━━━ Data section

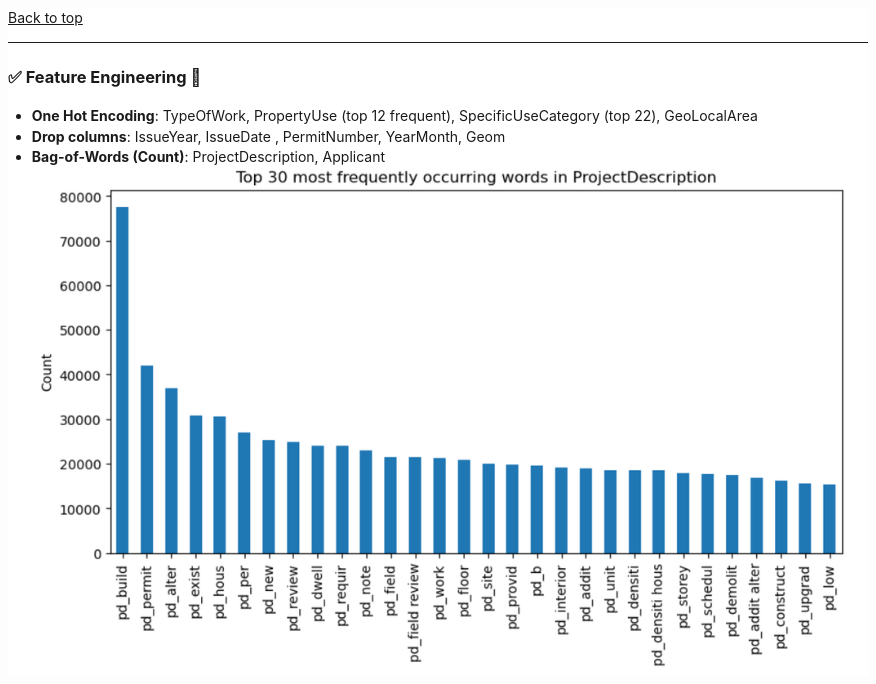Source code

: [Back to top](#toc)

---

### ✅ Feature Engineering 🔧 <a class="anchor" id="engine"></a>
- **One Hot Encoding**:  TypeOfWork, PropertyUse (top 12 frequent), SpecificUseCategory (top 22), GeoLocalArea
- **Drop columns**: IssueYear, IssueDate , PermitNumber, YearMonth, Geom
- **Bag-of-Words (Count)**: ProjectDescription, Applicant
![Frequency of Words in Project Description](https://github.com/tmozgach/brainstation_capstone_building_permits/raw/main/plots/FreqWordsProjectDescription.png)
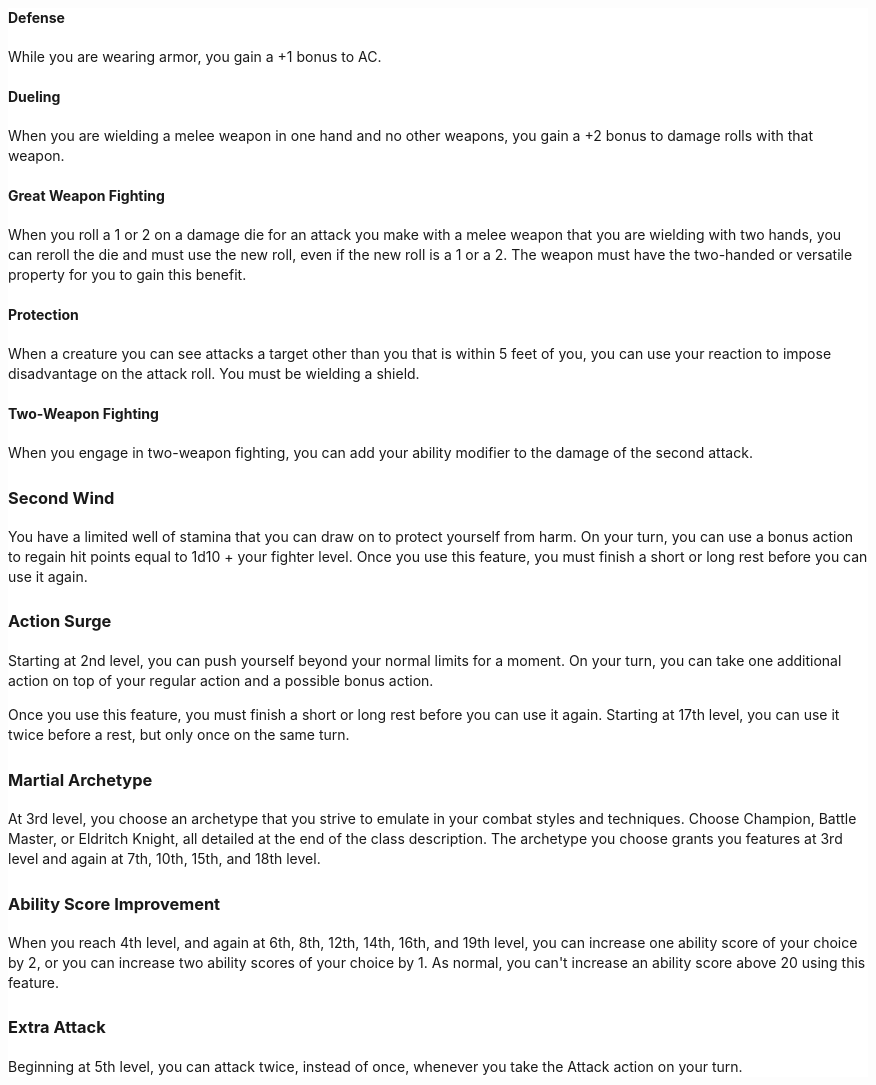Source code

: #### Defense

While you are wearing armor, you gain a +1 bonus to AC.

#### Dueling

When you are wielding a melee weapon in one hand and no other weapons, you gain a +2 bonus to damage rolls with that weapon.

#### Great Weapon Fighting

When you roll a 1 or 2 on a damage die for an attack you make with a melee weapon that you are wielding with two hands, you can reroll the die and must use the new roll, even if the new roll is a 1 or a 2. The weapon must have the two-handed or versatile property for you to gain this benefit.

#### Protection

When a creature you can see attacks a target other than you that is within 5 feet of you, you can use your reaction to impose disadvantage on the attack roll. You must be wielding a shield.

#### Two-Weapon Fighting

When you engage in two-weapon fighting, you can add your ability modifier to the damage of the second attack.

### Second Wind

You have a limited well of stamina that you can draw on to protect yourself from harm. On your turn, you can use a bonus action to regain hit points equal to 1d10 + your fighter level. Once you use this feature, you must finish a short or long rest before you can use it again.

### Action Surge

Starting at 2nd level, you can push yourself beyond your normal limits for a moment. On your turn, you can take one additional action on top of your regular action and a possible bonus action.

Once you use this feature, you must finish a short or long rest before you can use it again. Starting at 17th level, you can use it twice before a rest, but only once on the same turn.

### Martial Archetype

At 3rd level, you choose an archetype that you strive to emulate in your combat styles and techniques. Choose Champion, Battle Master, or Eldritch Knight, all detailed at the end of the class description. The archetype you choose grants you features at 3rd level and again at 7th, 10th, 15th, and 18th level.

### Ability Score Improvement

When you reach 4th level, and again at 6th, 8th, 12th, 14th, 16th, and 19th level, you can increase one ability score of your choice by 2, or you can increase two ability scores of your choice by 1. As normal, you can't increase an ability score above 20 using this feature.

### Extra Attack

Beginning at 5th level, you can attack twice, instead of once, whenever you take the Attack action on your turn.
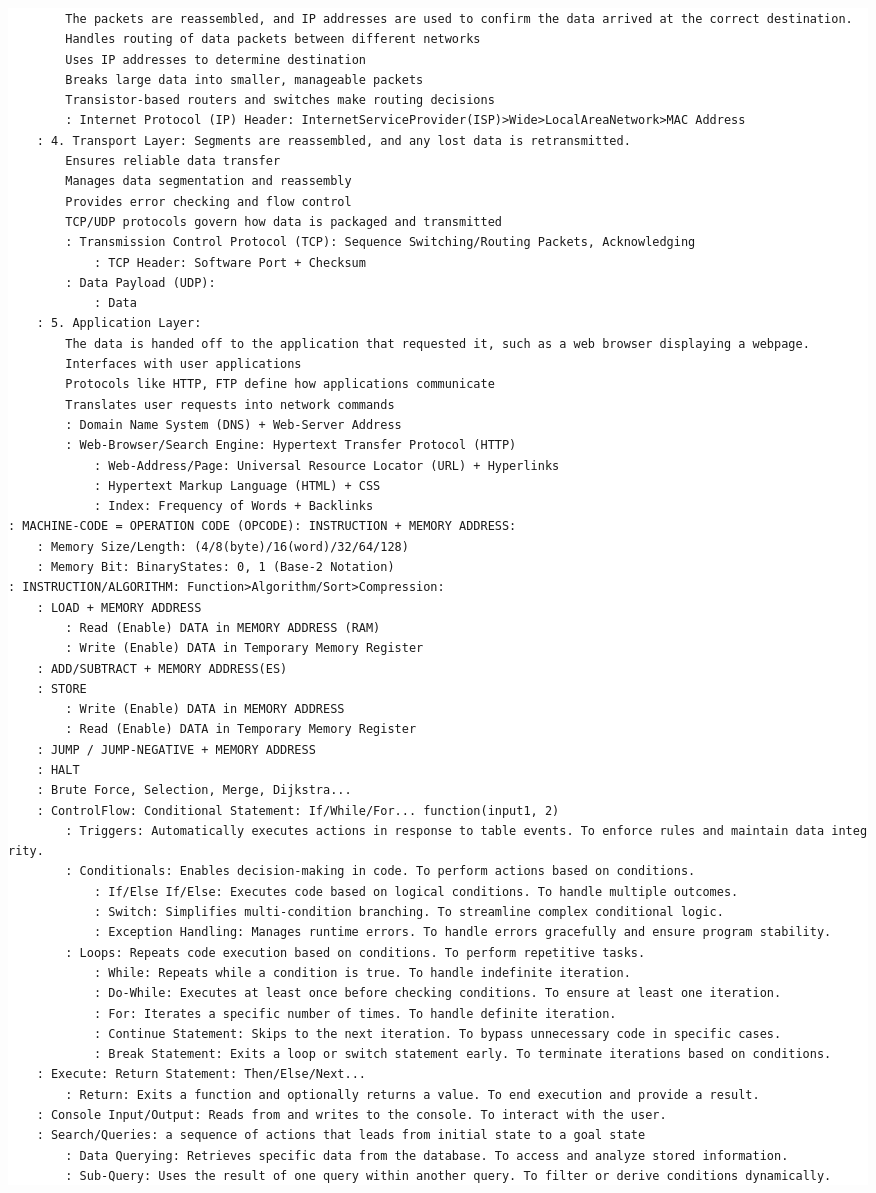             The packets are reassembled, and IP addresses are used to confirm the data arrived at the correct destination.
            Handles routing of data packets between different networks
            Uses IP addresses to determine destination
            Breaks large data into smaller, manageable packets
            Transistor-based routers and switches make routing decisions
            : Internet Protocol (IP) Header: InternetServiceProvider(ISP)>Wide>LocalAreaNetwork>MAC Address
        : 4. Transport Layer: Segments are reassembled, and any lost data is retransmitted.
            Ensures reliable data transfer
            Manages data segmentation and reassembly
            Provides error checking and flow control
            TCP/UDP protocols govern how data is packaged and transmitted
            : Transmission Control Protocol (TCP): Sequence Switching/Routing Packets, Acknowledging
                : TCP Header: Software Port + Checksum
            : Data Payload (UDP): 
                : Data 
        : 5. Application Layer: 
            The data is handed off to the application that requested it, such as a web browser displaying a webpage.
            Interfaces with user applications
            Protocols like HTTP, FTP define how applications communicate
            Translates user requests into network commands 
            : Domain Name System (DNS) + Web-Server Address
            : Web-Browser/Search Engine: Hypertext Transfer Protocol (HTTP)
                : Web-Address/Page: Universal Resource Locator (URL) + Hyperlinks
                : Hypertext Markup Language (HTML) + CSS
                : Index: Frequency of Words + Backlinks
    : MACHINE-CODE = OPERATION CODE (OPCODE): INSTRUCTION + MEMORY ADDRESS:
        : Memory Size/Length: (4/8(byte)/16(word)/32/64/128)
        : Memory Bit: BinaryStates: 0, 1 (Base-2 Notation)
    : INSTRUCTION/ALGORITHM: Function>Algorithm/Sort>Compression: 
        : LOAD + MEMORY ADDRESS
            : Read (Enable) DATA in MEMORY ADDRESS (RAM)
            : Write (Enable) DATA in Temporary Memory Register
        : ADD/SUBTRACT + MEMORY ADDRESS(ES)
        : STORE
            : Write (Enable) DATA in MEMORY ADDRESS 
            : Read (Enable) DATA in Temporary Memory Register
        : JUMP / JUMP-NEGATIVE + MEMORY ADDRESS
        : HALT   
        : Brute Force, Selection, Merge, Dijkstra... 
        : ControlFlow: Conditional Statement: If/While/For... function(input1, 2)
            : Triggers: Automatically executes actions in response to table events. To enforce rules and maintain data integrity.
            : Conditionals: Enables decision-making in code. To perform actions based on conditions.
                : If/Else If/Else: Executes code based on logical conditions. To handle multiple outcomes.
                : Switch: Simplifies multi-condition branching. To streamline complex conditional logic.
                : Exception Handling: Manages runtime errors. To handle errors gracefully and ensure program stability.
            : Loops: Repeats code execution based on conditions. To perform repetitive tasks.
                : While: Repeats while a condition is true. To handle indefinite iteration.
                : Do-While: Executes at least once before checking conditions. To ensure at least one iteration.
                : For: Iterates a specific number of times. To handle definite iteration.
                : Continue Statement: Skips to the next iteration. To bypass unnecessary code in specific cases.
                : Break Statement: Exits a loop or switch statement early. To terminate iterations based on conditions.	
        : Execute: Return Statement: Then/Else/Next... 
            : Return: Exits a function and optionally returns a value. To end execution and provide a result.
        : Console Input/Output: Reads from and writes to the console. To interact with the user.
        : Search/Queries: a sequence of actions that leads from initial state to a goal state
            : Data Querying: Retrieves specific data from the database. To access and analyze stored information.
            : Sub-Query: Uses the result of one query within another query. To filter or derive conditions dynamically.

━━━━━━

| To-do item |
Print the stretch of the entries from the very start through the line containing "#### Great Weapon Fighting", with both ends included and the pictures left out.

| Reply |
Source code

: [Back to top](#toc)

---

### ✅ Feature Engineering 🔧 <a class="anchor" id="engine"></a>
- **One Hot Encoding**:  TypeOfWork, PropertyUse (top 12 frequent), SpecificUseCategory (top 22), GeoLocalArea
- **Drop columns**: IssueYear, IssueDate , PermitNumber, YearMonth, Geom
- **Bag-of-Words (Count)**: ProjectDescription, Applicant
![Frequency of Words in Project Description](https://github.com/tmozgach/brainstation_capstone_building_permits/raw/main/plots/FreqWordsProjectDescription.png)
Source code

: #### Defense

While you are wearing armor, you gain a +1 bonus to AC.

#### Dueling

When you are wielding a melee weapon in one hand and no other weapons, you gain a +2 bonus to damage rolls with that weapon.

#### Great Weapon Fighting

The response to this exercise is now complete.